# Exploratory Data Analysis of S.T.E.M Youtube Channels

## 1. Aims, objectives and background

### 1.1 Introduction

By daily searches, YouTube is the second largest search engine on the internet behind Google. With over 122 million daily users and 62% of U.S. internet users using the platform daily[[1]](https://thesocialshepherd.com/blog/youtube-statistics#:~:text=YouTube%20has%202.1%20billion%20monthly,122%20million%20users%20per%20day), the reach and scope of content that can gain traction on the platform is among the largest in the world. This has made it one of the first sites that educators go to in order to share their content with users, and also one of the go-to places for students looking for educational content. However, the algorithm behind YouTube's video recommendations is often changing and not completely understood by most users despite being one of the largest scale recommendation systems in use today[[2]](https://dl.acm.org/doi/10.1145/2959100.2959190).  
One of the main factors in the mainstream is that if a video receives more likes and comments (known as "engagement) then it will be promoted to more users. Another big consideration to many youtubers is video duration. Short videos are often watched all the way through, while longer ones have more opportunities to place advertisments (which benefits YouTube so logically would be rewarded by YouTube's algorithm) but may find watchers losing interest and leaving the video halfway through.[[3]](https://vidiq.com/blog/post/5-youtube-algorithm-myths-youtubers-need-to-know-about/).

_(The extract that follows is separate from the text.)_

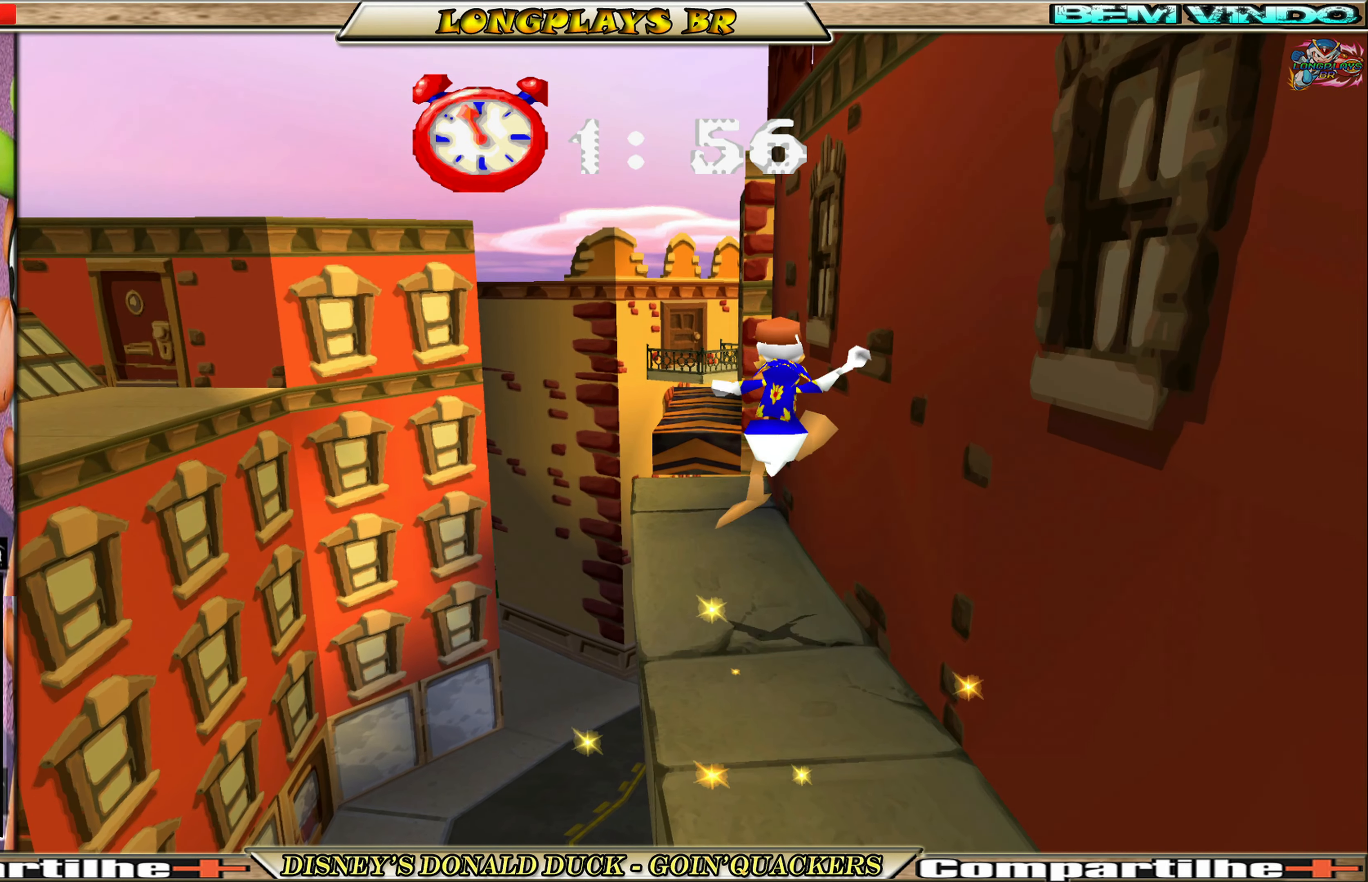
{"buttons": ["DPAD_UP"], "left_stick": "center", "events": [[83, "DPAD_LEFT", "down"], [216, "DPAD_LEFT", "up"]]}
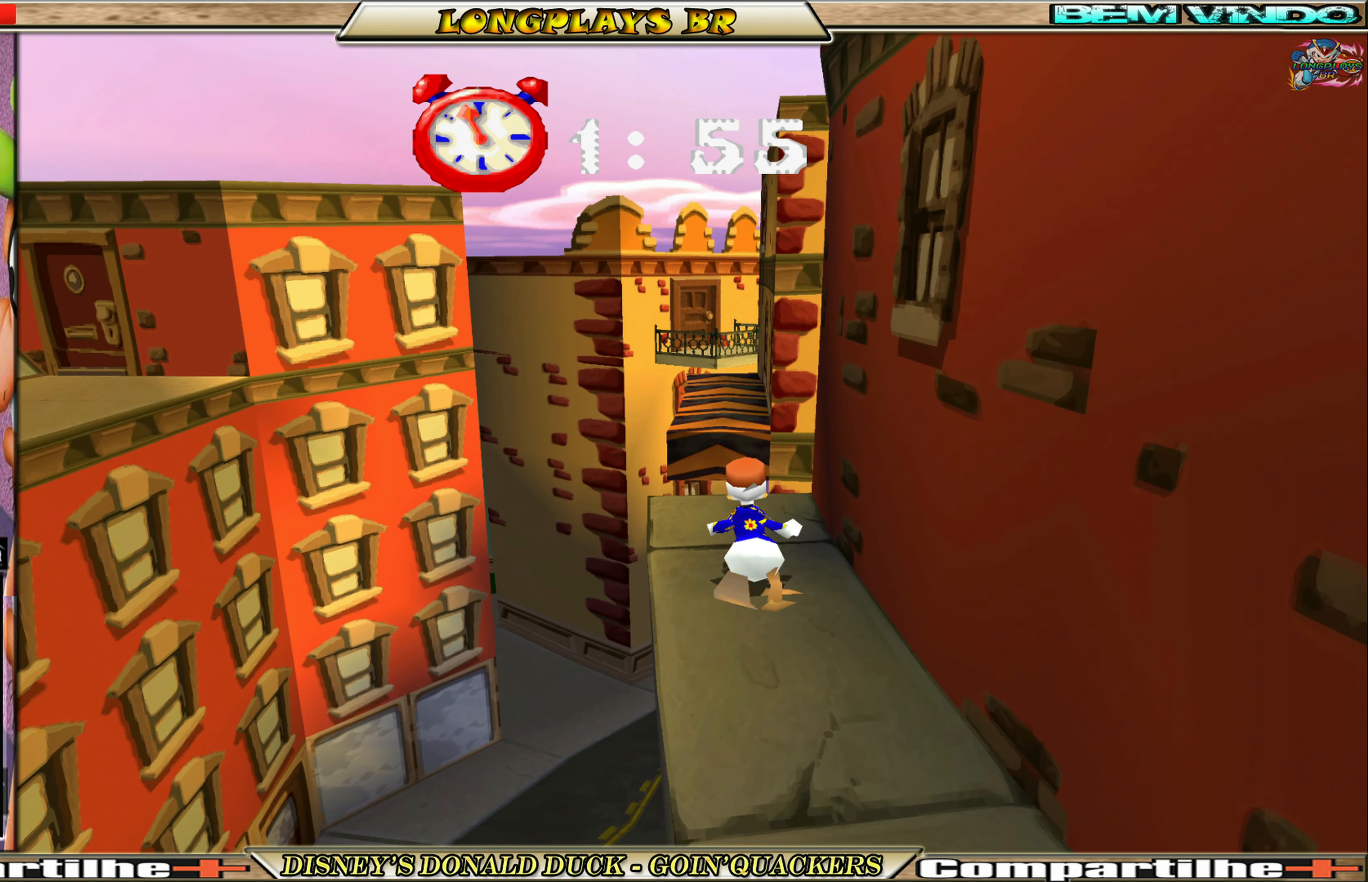
{"buttons": ["A", "DPAD_UP"], "left_stick": "center", "events": [[333, "A", "down"]]}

### 1.2 Aims and objectives

Within this project, I will explore the following:

- Understand the YouTube API and use it to obtain video/channel metadata.
- Analyze this data to understand best practices among S.T.E.M. YouTube channels in order to grow a channel's audience.
- Explore the trending topics within the S.T.E.M. YouTube community using NLP techniques.
    - What topics are evergreen and a constant source of curiosity out of viewers? 
    - What questions are being asked in comments of these videos?



### 1.3 Steps of this project

1. Obtain video metadata via the YouTube API of mainstream S.T.E.M. communicators on YouTube. 
    - This contains many smaller steps, including: creating a developer key, requesting data from the API and transforming this data into something usable.
2. Preprocess and clean the data.
3. Build additional features for analysis.
4. Exploratory Data Analysis.
5. Conclusion.


### 1.4 The Dataset

#### Data Selection

As this project is focused on S.T.E.M. channels, there are not many available datasets that contain realtime data that is suitable for this purpose. As such, I have decided to use the [Google YouTube Data API version 3.0](https://developers.google.com/youtube/v3) to build my own dataset to explore. 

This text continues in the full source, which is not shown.